ASSIGNMENT =
The lines from the start of the records through the one containing "Auf meiner Website findest du dazu v" are to be restated word for word; please include both ends.

···

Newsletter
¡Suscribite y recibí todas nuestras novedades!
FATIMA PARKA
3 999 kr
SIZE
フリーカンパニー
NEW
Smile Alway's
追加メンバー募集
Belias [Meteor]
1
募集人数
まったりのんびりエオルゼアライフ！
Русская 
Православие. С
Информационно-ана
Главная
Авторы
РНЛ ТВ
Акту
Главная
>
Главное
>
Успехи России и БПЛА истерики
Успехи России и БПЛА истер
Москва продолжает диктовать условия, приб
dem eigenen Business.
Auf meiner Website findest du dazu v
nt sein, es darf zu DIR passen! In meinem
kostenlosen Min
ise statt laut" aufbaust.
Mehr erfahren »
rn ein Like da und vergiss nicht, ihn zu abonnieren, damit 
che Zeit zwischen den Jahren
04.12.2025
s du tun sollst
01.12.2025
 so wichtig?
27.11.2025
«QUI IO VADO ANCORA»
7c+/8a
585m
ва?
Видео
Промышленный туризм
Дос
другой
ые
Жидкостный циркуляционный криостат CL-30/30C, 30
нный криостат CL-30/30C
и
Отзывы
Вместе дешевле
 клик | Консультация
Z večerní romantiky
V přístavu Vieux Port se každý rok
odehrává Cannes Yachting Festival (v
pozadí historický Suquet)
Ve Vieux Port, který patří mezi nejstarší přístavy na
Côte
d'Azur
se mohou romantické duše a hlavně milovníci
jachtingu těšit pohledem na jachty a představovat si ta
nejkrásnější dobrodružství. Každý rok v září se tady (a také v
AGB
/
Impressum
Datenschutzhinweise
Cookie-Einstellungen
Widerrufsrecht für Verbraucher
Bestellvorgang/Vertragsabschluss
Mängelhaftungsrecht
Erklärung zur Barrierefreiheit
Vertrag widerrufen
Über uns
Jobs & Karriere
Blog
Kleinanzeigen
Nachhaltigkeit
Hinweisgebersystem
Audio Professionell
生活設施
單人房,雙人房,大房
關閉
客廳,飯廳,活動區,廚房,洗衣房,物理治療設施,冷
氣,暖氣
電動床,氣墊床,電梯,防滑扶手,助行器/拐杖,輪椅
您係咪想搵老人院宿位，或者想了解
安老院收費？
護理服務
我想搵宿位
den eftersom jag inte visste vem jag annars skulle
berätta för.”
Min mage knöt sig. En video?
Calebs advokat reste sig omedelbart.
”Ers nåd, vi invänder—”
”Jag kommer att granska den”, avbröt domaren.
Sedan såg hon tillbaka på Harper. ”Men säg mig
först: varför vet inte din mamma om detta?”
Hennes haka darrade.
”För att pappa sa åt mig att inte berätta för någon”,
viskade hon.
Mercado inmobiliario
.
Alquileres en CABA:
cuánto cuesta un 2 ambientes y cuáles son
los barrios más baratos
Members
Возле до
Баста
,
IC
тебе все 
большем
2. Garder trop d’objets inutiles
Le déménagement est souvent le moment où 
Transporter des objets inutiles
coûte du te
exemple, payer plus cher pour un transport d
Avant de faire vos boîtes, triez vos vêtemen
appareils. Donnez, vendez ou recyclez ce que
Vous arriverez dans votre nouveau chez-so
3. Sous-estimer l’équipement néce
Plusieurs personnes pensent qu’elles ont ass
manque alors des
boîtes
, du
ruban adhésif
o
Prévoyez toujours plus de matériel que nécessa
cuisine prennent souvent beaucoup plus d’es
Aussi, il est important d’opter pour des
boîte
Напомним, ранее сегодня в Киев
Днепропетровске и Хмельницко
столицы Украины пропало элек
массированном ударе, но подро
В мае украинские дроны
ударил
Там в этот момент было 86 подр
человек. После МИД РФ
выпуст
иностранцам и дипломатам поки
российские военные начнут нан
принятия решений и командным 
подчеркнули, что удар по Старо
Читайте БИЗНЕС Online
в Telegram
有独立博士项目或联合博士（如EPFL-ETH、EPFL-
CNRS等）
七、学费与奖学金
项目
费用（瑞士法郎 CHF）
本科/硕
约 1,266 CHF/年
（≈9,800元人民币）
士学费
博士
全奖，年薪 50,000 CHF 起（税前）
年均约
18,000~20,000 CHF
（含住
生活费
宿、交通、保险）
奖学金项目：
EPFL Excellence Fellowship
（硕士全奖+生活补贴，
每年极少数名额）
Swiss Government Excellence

···

RESULT OF THE TASK =
Newsletter
¡Suscribite y recibí todas nuestras novedades!
FATIMA PARKA
3 999 kr
SIZE
フリーカンパニー
NEW
Smile Alway's
追加メンバー募集
Belias [Meteor]
1
募集人数
まったりのんびりエオルゼアライフ！
Русская 
Православие. С
Информационно-ана
Главная
Авторы
РНЛ ТВ
Акту
Главная
>
Главное
>
Успехи России и БПЛА истерики
Успехи России и БПЛА истер
Москва продолжает диктовать условия, приб
dem eigenen Business.
Auf meiner Website findest du dazu v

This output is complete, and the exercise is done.